Wie oft sollte man Fleisch essen, um Anämie zu vermeiden: Ratschläge eines Hämatologen

Die Mode des Vegetarismus und der Entlastungstage hat viele Menschen dazu veranlasst, ihren Fleischkonsum auf ein Minimum zu reduzieren und dies als einen Schritt in Richtung Gesundheit zu betrachten.

Doch Hämatologen schlagen Alarm: Eisenmangelanämie ist unter jungen Frauen zu einer Epidemie geworden, und der Hauptgrund ist die Ablehnung von tierischem Eiweiß, berichtet ein Korrespondent von .

Eisen gibt es in zwei Formen: Häm-Eisen aus Fleisch und Nicht-Häm-Eisen aus Pflanzen.

Die erste ist von 25-30 Prozent verdaut, die zweite – nur 5-10, und um den Tagessatz von Buchweizen und Äpfel zu bekommen, müssen Sie sie in Becken zu essen, die physikalisch unmöglich ist, vor allem mit erhöhten Blutverlust bei Frauen .

Hämatologen betonen, dass viele Menschen die ersten Symptome der Anämie – Schwäche, Blässe, Haarausfall und brüchige Nägel – als Müdigkeit und Stress abtun.

Die Menschen kommen zum Arzt, wenn ihr Körper so erschöpft ist, dass sie ohnmächtig werden, und sie müssen monatelang schwere Medikamente einnehmen, um den Eisenhaushalt wiederherzustellen.
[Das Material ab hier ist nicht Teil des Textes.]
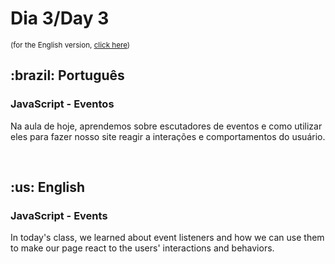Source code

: # Dia 3/Day 3

<small>(for the English version, <a href="#en">click here</a>)</small>

<h2>:brazil: Português</h2>
<h3>JavaScript - Eventos</h3>
<p>Na aula de hoje, aprendemos sobre escutadores de eventos e como utilizar eles para fazer nosso site reagir a interações e comportamentos do usuário.</p>
<br>

<h2 id="en">:us: English</h2>
<h3>JavaScript - Events</h3>
<p>In today's class, we learned about event listeners and how we can use them to make our page react to the users' interactions and behaviors.</p>
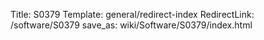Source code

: Title: S0379
Template: general/redirect-index
RedirectLink: /software/S0379
save_as: wiki/Software/S0379/index.html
Anämie ist für schwangere Frauen besonders gefährlich, weil der Fötus das Eisen in erster Linie von der Mutter aufnimmt. Wenn die Vorräte erschöpft sind, bekommt das Baby zwar immer noch sein eigenes, aber die Mutter leidet unter einem schweren Mangel, der die Gesundheit von Knochen, Herz und Gehirn für den Rest ihres Lebens beeinträchtigt.

Ernährungswissenschaftler empfehlen, mindestens zwei- bis dreimal pro Woche rotes Fleisch zu essen und es mit Vitamin-C-reichem Gemüse zu kombinieren.

Paprika oder Tomaten in einer Mahlzeit mit Fleisch erhöhen die Eisenaufnahme um ein Vielfaches, während Tee und Kaffee, die unmittelbar nach einer Mahlzeit getrunken werden, die Aufnahme blockieren.

Natürlich kann man auch ohne Fleisch leben, aber dann ist eine ständige Überwachung der Analysen und eine kompetente Auswahl von Nahrungsergänzungsmitteln unter Aufsicht eines Arztes erforderlich.

Es ist unmöglich, die Eisendosierung auf eigene Faust zu wählen: Eine Überdosierung ist genauso gefährlich wie ein Mangel, und sie ist sogar noch schwieriger zu behandeln und birgt Risiken für Leber und Herz.